Now that the team have demonstrated that anthrax can be used to deliver the gene therapy drug to the target cell, their focus turns to trying to find out exactly how the drug gets into the cell and if this system can be used in a more complex environment that is more like a patient than cells growing in a dish.
Dr Paul Dyer will return to ISIS to lead further neutron experiments. During this time he hopes to see how the PA pore opens the gate for the drug to pass through into the cell.
Results from this project may not only impact on the use of gene therapies in the fight against cancer, but may also apply to food security and preventing the release of anthrax both accidentally and deliberately.

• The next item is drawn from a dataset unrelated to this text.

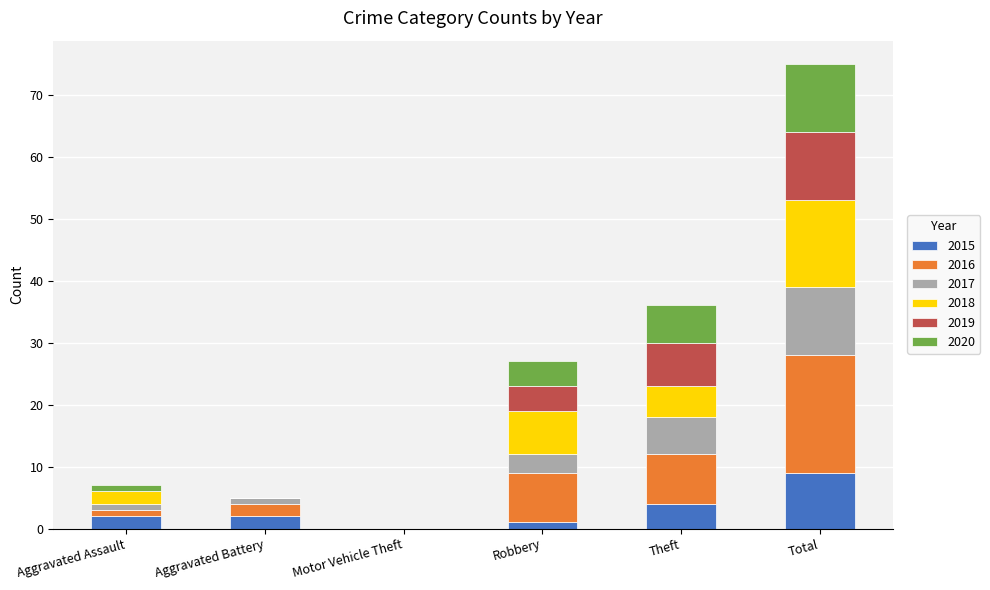

At which category is the sum across all series the highest?

Total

Dr John Webster, Group Leader of the Large Scale Structures Group at the ISIS Neutron and Muon Source believes that “Neutron Scattering and Muon Spectroscopy can provide a unique window into the way complex molecules organise themselves. The results here are a good example of where this capability is especially useful when it comes to probing the mechanisms of biological transport such as drug delivery. We look forward to seeing how this work unfolds in the future.”
Emily Mobley
Research date: December 2015
Further Information
The results were published in the printed edition of Journal of Controlled Release on December 28th as an open access paper which can be found by following this link: http://www.sciencedirect.com/science/article/pii/S0168365915302200. The paper has also been reported in the Atlas of Science: http://atlasofscience.org/using-anthrax-toxin/.
Dr Richardson and Dr Dyer both own shares in Intracellular Delivery Solutions (IDS) Ltd., a company set up to further develop this technology. Dr Richardson also serves as CSO at IDS Ltd.